The spate of killings and the recent murder attempt claiming the life of one 14-year old girl and putting another 12-year old girl at stake in Samar is a clear sign that the Secretary of Interior of Local Government (SILG) is incapable of handling the worsening peace and order situation in the area instigated by suspected Private Armed Groups (PAGs).
This, despite the supposed crime mitigating factors in Samar to include the rigodon of PNP (Philippine National Police) Provincial and City Commanders; assignment of additional 100 Special Action Force (SAF) elements; and the Signing of Peace Covenants between political bigwigs in the province. Samar is one of the provinces considered hotspot but is not yet under the control of COMELEC.
The Commission on Elections (COMELEC) should put this province under its control. It should not wait for the recommendation of PNP as the former has the capacity to declare on its own so long as there has been an “extensive” study. While in general terms, placing an area under COMELEC supervision needs the prodding of either the PNP or AFP, the Commission obviously has broad idea that the killings happening in Samar are political in nature.

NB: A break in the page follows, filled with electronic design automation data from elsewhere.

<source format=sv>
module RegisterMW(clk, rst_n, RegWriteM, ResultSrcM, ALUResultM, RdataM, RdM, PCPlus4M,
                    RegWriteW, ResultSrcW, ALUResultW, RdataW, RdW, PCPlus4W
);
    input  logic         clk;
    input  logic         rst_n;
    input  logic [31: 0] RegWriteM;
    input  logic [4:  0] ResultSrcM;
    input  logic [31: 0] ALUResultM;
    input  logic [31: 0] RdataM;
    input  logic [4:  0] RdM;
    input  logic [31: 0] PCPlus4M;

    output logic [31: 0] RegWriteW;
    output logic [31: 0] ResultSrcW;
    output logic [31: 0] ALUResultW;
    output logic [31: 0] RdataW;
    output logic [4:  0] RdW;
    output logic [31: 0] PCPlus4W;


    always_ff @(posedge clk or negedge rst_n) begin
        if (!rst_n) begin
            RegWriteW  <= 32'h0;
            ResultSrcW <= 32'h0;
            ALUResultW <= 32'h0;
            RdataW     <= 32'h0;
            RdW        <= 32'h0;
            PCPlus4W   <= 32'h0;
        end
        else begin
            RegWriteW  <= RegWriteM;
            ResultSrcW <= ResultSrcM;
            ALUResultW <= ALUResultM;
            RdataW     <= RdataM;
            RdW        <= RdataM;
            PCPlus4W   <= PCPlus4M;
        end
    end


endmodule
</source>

The occurrences are election-related violence.
Police and military records show that in 2015 alone, there were a little less than 50 shooting incidents in the province resulting to 22 deaths. This prompted the Philippine Army’s 8th Infantry Division and Samar Provincial Police Office to conduct a Peace and Security Dialogue in Catbalogan shortly after the filing of candidacies last October, 2015. All of these incidents happened either in Calbayog City or in the Samar’s First District.
Interestingly or otherwise, all Calbayog City Mayor Ronaldo Aquino could do was to “appreciate” the police and army for the activity. Mayor Aquino is the incumbent chairman of the influential Regional Peace and Order Council (RPOC), the highest policy-making body in the region concerning peace and security. Everyone wonders how in the world he could manoeuvre peace and development in a regional scale when he could not even settle Calbayog a violent-free city as its Local Chief Executive (LCE). In public’s perception, he could have done more as mayor as he has all the powers endowed to him by the laws of the land to curtail all these lawless elements within his jurisdiction.

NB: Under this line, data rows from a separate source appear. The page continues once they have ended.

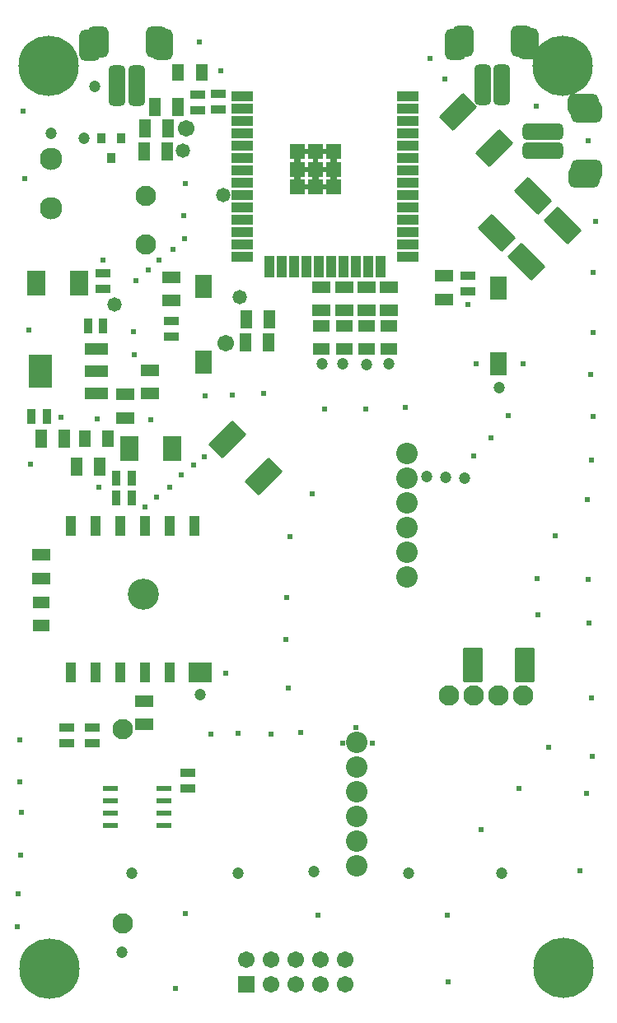
<source format=gts>
G04*
G04 #@! TF.GenerationSoftware,Altium Limited,Altium Designer,22.9.1 (49)*
G04*
G04 Layer_Color=8388736*
%FSLAX25Y25*%
%MOIN*%
G70*
G04*
G04 #@! TF.SameCoordinates,5637A8B9-9DC4-41E7-96B4-60DE8AE1DB3B*
G04*
G04*
G04 #@! TF.FilePolarity,Negative*
G04*
G01*
G75*
%ADD24R,0.07087X0.04724*%
%ADD28R,0.04724X0.07087*%
G04:AMPARAMS|DCode=40|XSize=86.74mil|YSize=126.11mil|CornerRadius=23.68mil|HoleSize=0mil|Usage=FLASHONLY|Rotation=180.000|XOffset=0mil|YOffset=0mil|HoleType=Round|Shape=RoundedRectangle|*
%AMROUNDEDRECTD40*
21,1,0.08674,0.07874,0,0,180.0*
21,1,0.03937,0.12611,0,0,180.0*
1,1,0.04737,-0.01968,0.03937*
1,1,0.04737,0.01968,0.03937*
1,1,0.04737,0.01968,-0.03937*
1,1,0.04737,-0.01968,-0.03937*
%
%ADD40ROUNDEDRECTD40*%
G04:AMPARAMS|DCode=41|XSize=67.06mil|YSize=165.48mil|CornerRadius=18.76mil|HoleSize=0mil|Usage=FLASHONLY|Rotation=0.000|XOffset=0mil|YOffset=0mil|HoleType=Round|Shape=RoundedRectangle|*
%AMROUNDEDRECTD41*
21,1,0.06706,0.12795,0,0,0.0*
21,1,0.02953,0.16548,0,0,0.0*
1,1,0.03753,0.01476,-0.06398*
1,1,0.03753,-0.01476,-0.06398*
1,1,0.03753,-0.01476,0.06398*
1,1,0.03753,0.01476,0.06398*
%
%ADD41ROUNDEDRECTD41*%
G04:AMPARAMS|DCode=42|XSize=86.74mil|YSize=126.11mil|CornerRadius=23.68mil|HoleSize=0mil|Usage=FLASHONLY|Rotation=90.000|XOffset=0mil|YOffset=0mil|HoleType=Round|Shape=RoundedRectangle|*
%AMROUNDEDRECTD42*
21,1,0.08674,0.07874,0,0,90.0*
21,1,0.03937,0.12611,0,0,90.0*
1,1,0.04737,0.03937,0.01968*
1,1,0.04737,0.03937,-0.01968*
1,1,0.04737,-0.03937,-0.01968*
1,1,0.04737,-0.03937,0.01968*
%
%ADD42ROUNDEDRECTD42*%
G04:AMPARAMS|DCode=43|XSize=67.06mil|YSize=165.48mil|CornerRadius=18.76mil|HoleSize=0mil|Usage=FLASHONLY|Rotation=270.000|XOffset=0mil|YOffset=0mil|HoleType=Round|Shape=RoundedRectangle|*
%AMROUNDEDRECTD43*
21,1,0.06706,0.12795,0,0,270.0*
21,1,0.02953,0.16548,0,0,270.0*
1,1,0.03753,-0.06398,-0.01476*
1,1,0.03753,-0.06398,0.01476*
1,1,0.03753,0.06398,0.01476*
1,1,0.03753,0.06398,-0.01476*
%
%ADD43ROUNDEDRECTD43*%
%ADD44R,0.03543X0.04331*%
G04:AMPARAMS|DCode=45|XSize=82.8mil|YSize=140.68mil|CornerRadius=6.62mil|HoleSize=0mil|Usage=FLASHONLY|Rotation=135.000|XOffset=0mil|YOffset=0mil|HoleType=Round|Shape=RoundedRectangle|*
%AMROUNDEDRECTD45*
21,1,0.08280,0.12744,0,0,135.0*
21,1,0.06957,0.14068,0,0,135.0*
1,1,0.01324,0.02046,0.06965*
1,1,0.01324,0.06965,0.02046*
1,1,0.01324,-0.02046,-0.06965*
1,1,0.01324,-0.06965,-0.02046*
%
%ADD45ROUNDEDRECTD45*%
%ADD46R,0.07099X0.09383*%
%ADD47R,0.05906X0.03543*%
%ADD48R,0.07480X0.05118*%
%ADD49R,0.08674X0.04343*%
%ADD50R,0.04343X0.08674*%
%ADD51R,0.06036X0.06036*%
%ADD52R,0.05118X0.07480*%
%ADD53R,0.04331X0.08268*%
%ADD54R,0.09252X0.08268*%
%ADD55R,0.03543X0.05906*%
%ADD56R,0.07480X0.10236*%
G04:AMPARAMS|DCode=57|XSize=82.8mil|YSize=140.68mil|CornerRadius=6.62mil|HoleSize=0mil|Usage=FLASHONLY|Rotation=0.000|XOffset=0mil|YOffset=0mil|HoleType=Round|Shape=RoundedRectangle|*
%AMROUNDEDRECTD57*
21,1,0.08280,0.12744,0,0,0.0*
21,1,0.06957,0.14068,0,0,0.0*
1,1,0.01324,0.03478,-0.06372*
1,1,0.01324,-0.03478,-0.06372*
1,1,0.01324,-0.03478,0.06372*
1,1,0.01324,0.03478,0.06372*
%
%ADD57ROUNDEDRECTD57*%
G04:AMPARAMS|DCode=58|XSize=82.8mil|YSize=140.68mil|CornerRadius=6.62mil|HoleSize=0mil|Usage=FLASHONLY|Rotation=45.000|XOffset=0mil|YOffset=0mil|HoleType=Round|Shape=RoundedRectangle|*
%AMROUNDEDRECTD58*
21,1,0.08280,0.12744,0,0,45.0*
21,1,0.06957,0.14068,0,0,45.0*
1,1,0.01324,0.06965,-0.02046*
1,1,0.01324,0.02046,-0.06965*
1,1,0.01324,-0.06965,0.02046*
1,1,0.01324,-0.02046,0.06965*
%
%ADD58ROUNDEDRECTD58*%
%ADD59R,0.06299X0.02362*%
%ADD60R,0.09265X0.13595*%
%ADD61R,0.09265X0.04540*%
%ADD62C,0.08268*%
%ADD63O,0.02769X0.01981*%
%ADD64O,0.02375X0.01981*%
%ADD65C,0.08674*%
%ADD66R,0.06706X0.06706*%
%ADD67C,0.06706*%
%ADD68C,0.09055*%
%ADD69C,0.02375*%
%ADD70C,0.04737*%
%ADD71C,0.03162*%
%ADD72C,0.12611*%
%ADD73C,0.05800*%
%ADD74C,0.24422*%
D24*
X133500Y274224D02*
D03*
Y264776D02*
D03*
X142500Y274224D02*
D03*
Y264776D02*
D03*
X151614Y274291D02*
D03*
Y264843D02*
D03*
X124409Y274224D02*
D03*
Y264776D02*
D03*
X10905Y162284D02*
D03*
Y152835D02*
D03*
D28*
X28622Y228701D02*
D03*
X38071D02*
D03*
X66417Y376890D02*
D03*
X75866D02*
D03*
D40*
X205315Y389724D02*
D03*
X181653Y389646D02*
D03*
X178543Y388386D02*
D03*
X207874Y388661D02*
D03*
X57520Y389370D02*
D03*
X33858Y389291D02*
D03*
X30748Y388032D02*
D03*
X60079Y388307D02*
D03*
D41*
X197323Y372087D02*
D03*
X189488Y371969D02*
D03*
X49528Y371732D02*
D03*
X41693Y371614D02*
D03*
D42*
X231614Y337244D02*
D03*
X231535Y360906D02*
D03*
X230276Y364016D02*
D03*
X230551Y334685D02*
D03*
D43*
X213976Y345236D02*
D03*
X213858Y353071D02*
D03*
D44*
X39370Y342323D02*
D03*
X35433Y350197D02*
D03*
X43307D02*
D03*
D45*
X194331Y346142D02*
D03*
X179520Y360952D02*
D03*
X100945Y213386D02*
D03*
X86135Y228196D02*
D03*
D46*
X196024Y289646D02*
D03*
Y258937D02*
D03*
X76500Y259646D02*
D03*
Y290354D02*
D03*
D47*
X183500Y294650D02*
D03*
Y288350D02*
D03*
X36102Y295590D02*
D03*
Y289291D02*
D03*
X74173Y368032D02*
D03*
Y361732D02*
D03*
X82480Y368150D02*
D03*
Y361850D02*
D03*
X21299Y105157D02*
D03*
Y111457D02*
D03*
X31496D02*
D03*
Y105157D02*
D03*
X63500Y269850D02*
D03*
Y276150D02*
D03*
X70236Y93268D02*
D03*
Y86968D02*
D03*
D48*
X174000Y285051D02*
D03*
Y294500D02*
D03*
X151693Y289882D02*
D03*
Y280433D02*
D03*
X142480Y289949D02*
D03*
Y280500D02*
D03*
X133500Y289949D02*
D03*
Y280500D02*
D03*
X124409Y289961D02*
D03*
Y280512D02*
D03*
X10905Y172059D02*
D03*
Y181508D02*
D03*
X63500Y294000D02*
D03*
Y284551D02*
D03*
X45000Y237051D02*
D03*
Y246500D02*
D03*
X52756Y112874D02*
D03*
Y122323D02*
D03*
X55000Y246776D02*
D03*
Y256224D02*
D03*
D49*
X92360Y367252D02*
D03*
Y362252D02*
D03*
Y357252D02*
D03*
Y352252D02*
D03*
Y347252D02*
D03*
Y342252D02*
D03*
Y337252D02*
D03*
Y332252D02*
D03*
Y327252D02*
D03*
Y322252D02*
D03*
Y317252D02*
D03*
Y312252D02*
D03*
Y307252D02*
D03*
Y302252D02*
D03*
X159289D02*
D03*
Y307252D02*
D03*
Y312252D02*
D03*
Y317252D02*
D03*
Y322252D02*
D03*
Y327252D02*
D03*
Y332252D02*
D03*
Y337252D02*
D03*
Y342252D02*
D03*
Y347252D02*
D03*
Y352252D02*
D03*
Y357252D02*
D03*
Y362252D02*
D03*
Y367252D02*
D03*
D50*
X103325Y298315D02*
D03*
X108325D02*
D03*
X113325D02*
D03*
X118325D02*
D03*
X123325D02*
D03*
X128325D02*
D03*
X133325D02*
D03*
X138325D02*
D03*
X143325D02*
D03*
X148325D02*
D03*
D51*
X114663Y344949D02*
D03*
X121888D02*
D03*
X129112D02*
D03*
X114663Y337724D02*
D03*
X121888D02*
D03*
X129112D02*
D03*
X114663Y330500D02*
D03*
X121888D02*
D03*
X129112D02*
D03*
D52*
X52874Y354213D02*
D03*
X62323D02*
D03*
X61929Y344803D02*
D03*
X52480D02*
D03*
X66299Y362815D02*
D03*
X56850D02*
D03*
X10945Y228583D02*
D03*
X20394D02*
D03*
X25118Y217205D02*
D03*
X34567D02*
D03*
X103307Y276811D02*
D03*
X93858D02*
D03*
X93661Y267480D02*
D03*
X103110D02*
D03*
D53*
X72913Y193268D02*
D03*
X62913Y134016D02*
D03*
X52913D02*
D03*
X42913D02*
D03*
X32913D02*
D03*
X22913D02*
D03*
Y193268D02*
D03*
X32913D02*
D03*
X42913D02*
D03*
X52913D02*
D03*
X62913D02*
D03*
D54*
X75354Y134016D02*
D03*
D55*
X13150Y237756D02*
D03*
X6850D02*
D03*
X47480Y204528D02*
D03*
X41181D02*
D03*
Y212480D02*
D03*
X47480D02*
D03*
X36102Y274173D02*
D03*
X29803D02*
D03*
D56*
X63898Y224528D02*
D03*
X46575D02*
D03*
X8839Y291500D02*
D03*
X26161D02*
D03*
D57*
X206457Y137087D02*
D03*
X185512D02*
D03*
D58*
X221969Y315079D02*
D03*
X207158Y300269D02*
D03*
X209921Y326811D02*
D03*
X195111Y312001D02*
D03*
D59*
X38976Y87067D02*
D03*
Y82067D02*
D03*
Y77067D02*
D03*
Y72067D02*
D03*
X60630D02*
D03*
Y77067D02*
D03*
Y82067D02*
D03*
Y87067D02*
D03*
D60*
X10583Y256000D02*
D03*
D61*
X33417Y265055D02*
D03*
Y256000D02*
D03*
Y246945D02*
D03*
D62*
X44094Y32126D02*
D03*
Y110866D02*
D03*
X53425Y307323D02*
D03*
Y327008D02*
D03*
X175787Y124528D02*
D03*
X185787D02*
D03*
X195787D02*
D03*
X205787D02*
D03*
D63*
X118276Y344949D02*
D03*
X125500D02*
D03*
X114663Y341337D02*
D03*
X129112D02*
D03*
X118276Y337724D02*
D03*
X125500D02*
D03*
X114663Y334112D02*
D03*
X121888D02*
D03*
X129112D02*
D03*
X118276Y330500D02*
D03*
X125500D02*
D03*
D64*
X121888Y341337D02*
D03*
D65*
X159095Y182717D02*
D03*
Y202716D02*
D03*
Y212717D02*
D03*
Y222716D02*
D03*
Y172716D02*
D03*
Y192717D02*
D03*
X138500Y55500D02*
D03*
Y65500D02*
D03*
Y75500D02*
D03*
Y85500D02*
D03*
Y95500D02*
D03*
Y105500D02*
D03*
D66*
X94055Y7598D02*
D03*
D67*
Y17598D02*
D03*
X104055Y7598D02*
D03*
Y17598D02*
D03*
X114055Y7598D02*
D03*
Y17598D02*
D03*
X124055Y7598D02*
D03*
Y17598D02*
D03*
X134055Y7598D02*
D03*
Y17598D02*
D03*
X85630Y267165D02*
D03*
X69646Y354370D02*
D03*
D68*
X15000Y322000D02*
D03*
Y342000D02*
D03*
D69*
X34291Y208898D02*
D03*
X120472Y206181D02*
D03*
X111496Y188937D02*
D03*
X110433Y164331D02*
D03*
X110079Y147283D02*
D03*
X110787Y127598D02*
D03*
X116063Y109646D02*
D03*
X103779Y108937D02*
D03*
X90748Y109291D02*
D03*
X79488Y108780D02*
D03*
X76823Y221406D02*
D03*
X168150Y382638D02*
D03*
X74882Y389134D02*
D03*
X174134Y374252D02*
D03*
X183661Y282874D02*
D03*
X218858Y189409D02*
D03*
X211575Y171850D02*
D03*
X211850Y157283D02*
D03*
X199803Y237874D02*
D03*
X192913Y228976D02*
D03*
X185866Y221614D02*
D03*
X88228Y246260D02*
D03*
X77402Y245984D02*
D03*
X100855Y246909D02*
D03*
X142441Y240433D02*
D03*
X158228Y241142D02*
D03*
X125709Y240709D02*
D03*
X54134Y296969D02*
D03*
X64213Y305157D02*
D03*
X35945Y300787D02*
D03*
X85630Y133701D02*
D03*
X2244Y106457D02*
D03*
Y89606D02*
D03*
X2795Y77244D02*
D03*
X2520Y59842D02*
D03*
X1693Y44134D02*
D03*
X1417Y30945D02*
D03*
X235354Y316535D02*
D03*
X234173Y295905D02*
D03*
Y271457D02*
D03*
X233189Y254606D02*
D03*
X234173Y237559D02*
D03*
X233465Y219764D02*
D03*
X145000Y105276D02*
D03*
X138347Y111575D02*
D03*
X132953Y105197D02*
D03*
X69134Y331811D02*
D03*
X68740Y319016D02*
D03*
X68858Y309724D02*
D03*
X58583Y300866D02*
D03*
X49331Y292559D02*
D03*
X48189Y271890D02*
D03*
X48622Y262480D02*
D03*
X55343Y236350D02*
D03*
X33728Y236705D02*
D03*
X19016Y237362D02*
D03*
X205945Y258819D02*
D03*
X187008Y259016D02*
D03*
X83701Y377559D02*
D03*
X122953Y35669D02*
D03*
X65394Y5906D02*
D03*
X69252Y36299D02*
D03*
X175591Y8701D02*
D03*
X175157Y35669D02*
D03*
X229095Y53622D02*
D03*
X231457Y84882D02*
D03*
X189055Y70315D02*
D03*
X204252Y87008D02*
D03*
X216260Y103504D02*
D03*
X233780Y100079D02*
D03*
X233583Y123583D02*
D03*
X232716Y153976D02*
D03*
X232283Y171732D02*
D03*
X232087Y203858D02*
D03*
X211339Y363347D02*
D03*
X232323Y349410D02*
D03*
X3583Y361181D02*
D03*
X4134Y334016D02*
D03*
X5866Y272480D02*
D03*
X6654Y218110D02*
D03*
X67547Y214050D02*
D03*
X72492Y217941D02*
D03*
X62862Y209067D02*
D03*
X57638Y204921D02*
D03*
X52992Y200905D02*
D03*
D70*
X142520Y258701D02*
D03*
X90669Y52716D02*
D03*
X47717D02*
D03*
X43504Y20433D02*
D03*
X121299Y53228D02*
D03*
X159724Y52480D02*
D03*
X197165Y52716D02*
D03*
X75315Y124803D02*
D03*
X124646Y258819D02*
D03*
X133041Y258977D02*
D03*
X151535Y258898D02*
D03*
X167008Y213189D02*
D03*
X174764Y212992D02*
D03*
X182205Y212677D02*
D03*
X196181Y249252D02*
D03*
X28268Y350354D02*
D03*
X32638Y371299D02*
D03*
X14921Y352323D02*
D03*
D71*
X222130Y5051D02*
D03*
Y23122D02*
D03*
X231106Y14028D02*
D03*
X213350D02*
D03*
X14110Y4850D02*
D03*
Y22921D02*
D03*
X23087Y13827D02*
D03*
X5331D02*
D03*
X13909Y370350D02*
D03*
Y388421D02*
D03*
X22886Y379327D02*
D03*
X5130D02*
D03*
X213150Y379528D02*
D03*
X230906D02*
D03*
X221929Y388622D02*
D03*
Y370551D02*
D03*
D72*
X52362Y165748D02*
D03*
D73*
X84646Y327205D02*
D03*
X91260Y285984D02*
D03*
X40748Y282874D02*
D03*
X68189Y345354D02*
D03*
D74*
X14201Y14000D02*
D03*
X222220Y14201D02*
D03*
X222020Y379701D02*
D03*
X14000Y379500D02*
D03*
M02*

</source>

DILG Sec. Mel Senen Sarmiento also hails from Calbayog. He served as the city’s mayor and consequently became Samar’s 1st District Representative to Congress before he took the DILG leadership last year. He knows very well the problem in his area. He should explain to the public why these atrocities still happen and lay down actions being taken to immediately put violence to a halt.
Samar Governor Sharree Ann Tan, on the other hand is so irked that she is willing to offer P100,000 for the immediate arrest of private armies with arrest warrants on their heads. “The reward is in the hope that criminality in the province will stop and that for criminals to realize that their acts are not welcome in Samar,” she said.
The governor apparently has no hold on the leadership of Provincial Police Office (PPO). The PNP Provincial Director of her choice had been replaced by someone she is not acquainted to. Under the Local Government Code, the LCE is given the upper hand to hand-pick the police leadership to ensure smooth cooperation in the conduct of maintaining peace and order in the area. Observers say the lady governor could hardly do that since it is Sarmiento who is on top of police hierarchy. Sarmiento and Tan are publicly known to be political nemesis.
Months after the dialogue and a week into the start of local campaign, killings are still happening and PNP still has yet to submit a single PAG member with arrest warrant. If there is no imminent solution to this, it leaves people this penultimate question: How many lives will still be claimed until the May 9 elections?